Los medios de transporte eran escasos, las carreteras malas y los enlaces descoordinados. Hasta en barca había una ruta en nuestra Siberia extremeña para ir de Bohonal a Helechosa de los Montes. Se necesitaba autorización específica de la Delegación de Educación para poder residir en una localidad distinta a aquella en la que se ejercía. El sueldo apenas cubría la subsistencia, para ir tirando y alguna frugal colación. Residían en pensiones donde la compañía de los dueños hacía más llevadera la estancia.
Muchas escuelas eran unitarias, con todos los niveles en un aula y los padres esperando a que acabaran pronto el aprendizaje de las cuatro reglas para incorporar a los hijos al mundo del trabajo.
La canción de Patxi Andión, ‘El maestro’, casi himno oficial del Magisterio, recoge muchos aspectos de aquellos tiempos pretéritos.
El pago más gratificante que recibe un maestro es el saludo de antiguos alumnos después de mucho tiempo manifestando que guardan un recuerdo agradable de los años de escuela.
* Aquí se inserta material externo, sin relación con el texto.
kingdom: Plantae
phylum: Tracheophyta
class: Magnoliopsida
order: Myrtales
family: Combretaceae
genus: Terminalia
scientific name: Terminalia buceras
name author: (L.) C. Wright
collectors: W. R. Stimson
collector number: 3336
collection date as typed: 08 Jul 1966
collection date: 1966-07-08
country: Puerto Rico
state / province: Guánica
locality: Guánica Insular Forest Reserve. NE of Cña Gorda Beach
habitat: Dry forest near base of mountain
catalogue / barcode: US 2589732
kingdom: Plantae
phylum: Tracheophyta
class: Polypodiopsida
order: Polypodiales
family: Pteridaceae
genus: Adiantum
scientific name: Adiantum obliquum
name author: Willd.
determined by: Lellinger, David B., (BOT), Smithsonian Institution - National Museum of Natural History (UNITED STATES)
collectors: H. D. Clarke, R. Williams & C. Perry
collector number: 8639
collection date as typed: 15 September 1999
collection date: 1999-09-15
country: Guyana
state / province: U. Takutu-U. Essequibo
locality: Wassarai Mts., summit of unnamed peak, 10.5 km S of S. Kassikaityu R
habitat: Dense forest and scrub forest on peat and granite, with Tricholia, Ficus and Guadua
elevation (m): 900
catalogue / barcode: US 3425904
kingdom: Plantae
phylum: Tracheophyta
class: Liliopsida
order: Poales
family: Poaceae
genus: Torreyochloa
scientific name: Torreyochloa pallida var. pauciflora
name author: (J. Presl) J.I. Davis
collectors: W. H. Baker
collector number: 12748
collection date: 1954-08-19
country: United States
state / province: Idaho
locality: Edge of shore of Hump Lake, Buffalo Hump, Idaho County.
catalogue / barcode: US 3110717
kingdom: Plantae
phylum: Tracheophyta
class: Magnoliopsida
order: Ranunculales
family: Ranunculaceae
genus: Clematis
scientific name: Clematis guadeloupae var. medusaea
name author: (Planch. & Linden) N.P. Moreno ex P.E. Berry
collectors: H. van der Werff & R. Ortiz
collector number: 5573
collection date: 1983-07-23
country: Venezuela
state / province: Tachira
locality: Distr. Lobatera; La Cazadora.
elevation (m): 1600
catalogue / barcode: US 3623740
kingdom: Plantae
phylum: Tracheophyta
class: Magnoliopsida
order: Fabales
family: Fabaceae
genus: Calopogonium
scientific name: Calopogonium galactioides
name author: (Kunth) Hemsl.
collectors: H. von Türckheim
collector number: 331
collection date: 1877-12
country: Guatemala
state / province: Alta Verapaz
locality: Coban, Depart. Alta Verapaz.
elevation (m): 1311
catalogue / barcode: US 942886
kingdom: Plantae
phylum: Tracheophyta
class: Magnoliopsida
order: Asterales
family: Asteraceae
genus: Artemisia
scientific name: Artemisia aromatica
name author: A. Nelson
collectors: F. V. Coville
Yo conservo algunos de gestos espontáneos y entrañables de los niños, como dejarte en la mesa un caramelo o unas castañas de regalo.
Los tiempos cambian. Ahora hay un jubileo de profesores especialistas en cada clase, lo que debe redundar en una mejor formación, pero en el recuerdo siguen sonando los versos de Antonio Machado, plenos de evocaciones: “Una tarde parda y fría/de invierno. Los colegiales/ estudian. Monotonía/ de la lluvia tras los cristales”.